Could you write out the line containing "25°C | 1.084 |" and all the lines below it in the data, exactly, through the final one and nothing else?

(Beginning of MATERIAL FOR THIS TASK)

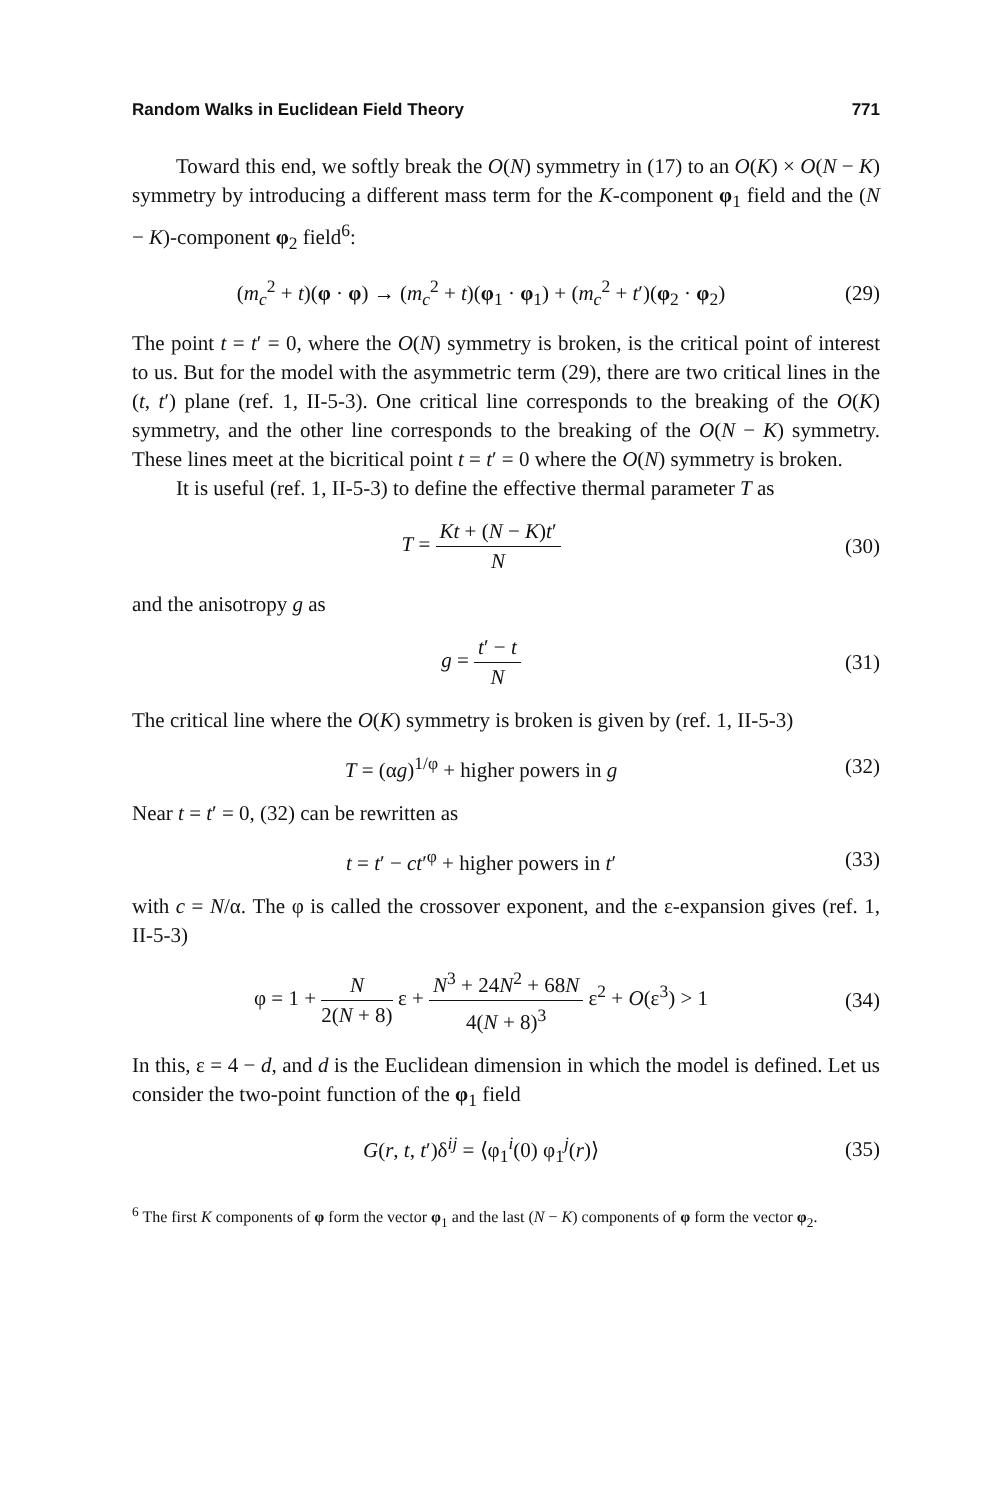Random Walks in Euclidean Field Theory 771
Toward this end, we softly break the O(N) symmetry in (17) to an O(K) × O(N − K) symmetry by introducing a different mass term for the K-component φ<sub>1</sub> field and the (N − K)-component φ<sub>2</sub> field<sup>6</sup>:
(m<sub>c</sub><sup>2</sup> + t)(φ · φ) → (m<sub>c</sub><sup>2</sup> + t)(φ<sub>1</sub> · φ<sub>1</sub>) + (m<sub>c</sub><sup>2</sup> + t′)(φ<sub>2</sub> · φ<sub>2</sub>)
(29)
The point t = t′ = 0, where the O(N) symmetry is broken, is the critical point of interest to us. But for the model with the asymmetric term (29), there are two critical lines in the (t, t′) plane (ref. 1, II-5-3). One critical line corresponds to the breaking of the O(K) symmetry, and the other line corresponds to the breaking of the O(N − K) symmetry. These lines meet at the bicritical point t = t′ = 0 where the O(N) symmetry is broken.
It is useful (ref. 1, II-5-3) to define the effective thermal parameter T as
T = Kt + (N − K)t′ N
(30)
and the anisotropy g as
g = t′ − t N
(31)
The critical line where the O(K) symmetry is broken is given by (ref. 1, II-5-3)
T = (αg)<sup>1/φ</sup> + higher powers in g
(32)
Near t = t′ = 0, (32) can be rewritten as
t = t′ − ct′<sup>φ</sup> + higher powers in t′
(33)
with c = N/α. The φ is called the crossover exponent, and the ε-expansion gives (ref. 1, II-5-3)
φ = 1 + N 2(N + 8) ε + N<sup>3</sup> + 24N<sup>2</sup> + 68N 4(N + 8)<sup>3</sup> ε<sup>2</sup> + O(ε<sup>3</sup>) > 1
(34)
In this, ε = 4 − d, and d is the Euclidean dimension in which the model is defined. Let us consider the two-point function of the φ<sub>1</sub> field
G(r, t, t′)δ<sup>ij</sup> = ⟨φ<sub>1</sub><sup>i</sup>(0) φ<sub>1</sub><sup>j</sup>(r)⟩
(35)
<sup>6</sup> The first K components of φ form the vector φ<sub>1</sub> and the last (N − K) components of φ form the vector φ<sub>2</sub>.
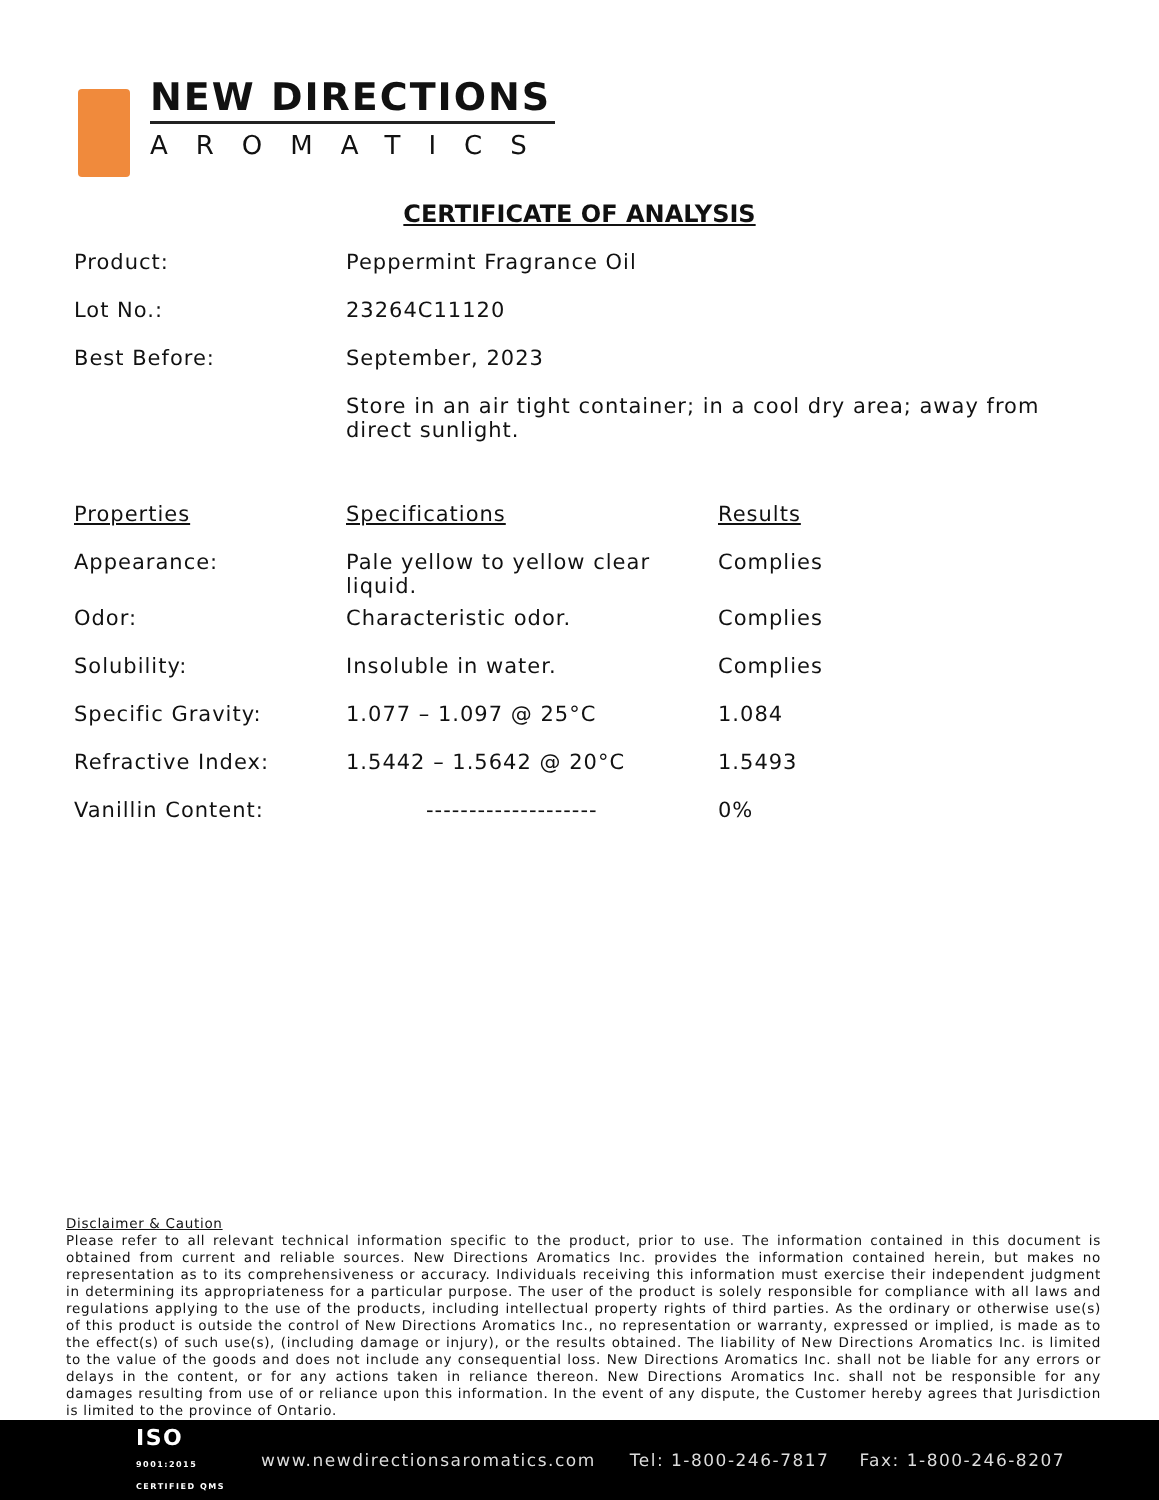NEW DIRECTIONS
AROMATICS
CERTIFICATE OF ANALYSIS
| Product: | Peppermint Fragrance Oil | |
| Lot No.: | 23264C11120 | |
| Best Before: | September, 2023 | |
| | Store in an air tight container; in a cool dry area; away from direct sunlight. | |
| Properties | Specifications | Results |
| Appearance: | Pale yellow to yellow clear liquid. | Complies |
| Odor: | Characteristic odor. | Complies |
| Solubility: | Insoluble in water. | Complies |
| Specific Gravity: | 1.077 – 1.097 @ 25°C | 1.084 |
| Refractive Index: | 1.5442 – 1.5642 @ 20°C | 1.5493 |
| Vanillin Content: | -------------------- | 0% |
Disclaimer & Caution
Please refer to all relevant technical information specific to the product, prior to use. The information contained in this document is obtained from current and reliable sources. New Directions Aromatics Inc. provides the information contained herein, but makes no representation as to its comprehensiveness or accuracy. Individuals receiving this information must exercise their independent judgment in determining its appropriateness for a particular purpose. The user of the product is solely responsible for compliance with all laws and regulations applying to the use of the products, including intellectual property rights of third parties. As the ordinary or otherwise use(s) of this product is outside the control of New Directions Aromatics Inc., no representation or warranty, expressed or implied, is made as to the effect(s) of such use(s), (including damage or injury), or the results obtained. The liability of New Directions Aromatics Inc. is limited to the value of the goods and does not include any consequential loss. New Directions Aromatics Inc. shall not be liable for any errors or delays in the content, or for any actions taken in reliance thereon. New Directions Aromatics Inc. shall not be responsible for any damages resulting from use of or reliance upon this information. In the event of any dispute, the Customer hereby agrees that Jurisdiction is limited to the province of Ontario.
ISO
9001:2015
CERTIFIED QMS
www.newdirectionsaromatics.com Tel: 1-800-246-7817 Fax: 1-800-246-8207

(End of MATERIAL FOR THIS TASK)

▶ [RESPONSE TO THE EXERCISE]:
| Specific Gravity: | 1.077 – 1.097 @ 25°C | 1.084 |
| Refractive Index: | 1.5442 – 1.5642 @ 20°C | 1.5493 |
| Vanillin Content: | -------------------- | 0% |
Disclaimer & Caution
Please refer to all relevant technical information specific to the product, prior to use. The information contained in this document is obtained from current and reliable sources. New Directions Aromatics Inc. provides the information contained herein, but makes no representation as to its comprehensiveness or accuracy. Individuals receiving this information must exercise their independent judgment in determining its appropriateness for a particular purpose. The user of the product is solely responsible for compliance with all laws and regulations applying to the use of the products, including intellectual property rights of third parties. As the ordinary or otherwise use(s) of this product is outside the control of New Directions Aromatics Inc., no representation or warranty, expressed or implied, is made as to the effect(s) of such use(s), (including damage or injury), or the results obtained. The liability of New Directions Aromatics Inc. is limited to the value of the goods and does not include any consequential loss. New Directions Aromatics Inc. shall not be liable for any errors or delays in the content, or for any actions taken in reliance thereon. New Directions Aromatics Inc. shall not be responsible for any damages resulting from use of or reliance upon this information. In the event of any dispute, the Customer hereby agrees that Jurisdiction is limited to the province of Ontario.
ISO
9001:2015
CERTIFIED QMS
www.newdirectionsaromatics.com Tel: 1-800-246-7817 Fax: 1-800-246-8207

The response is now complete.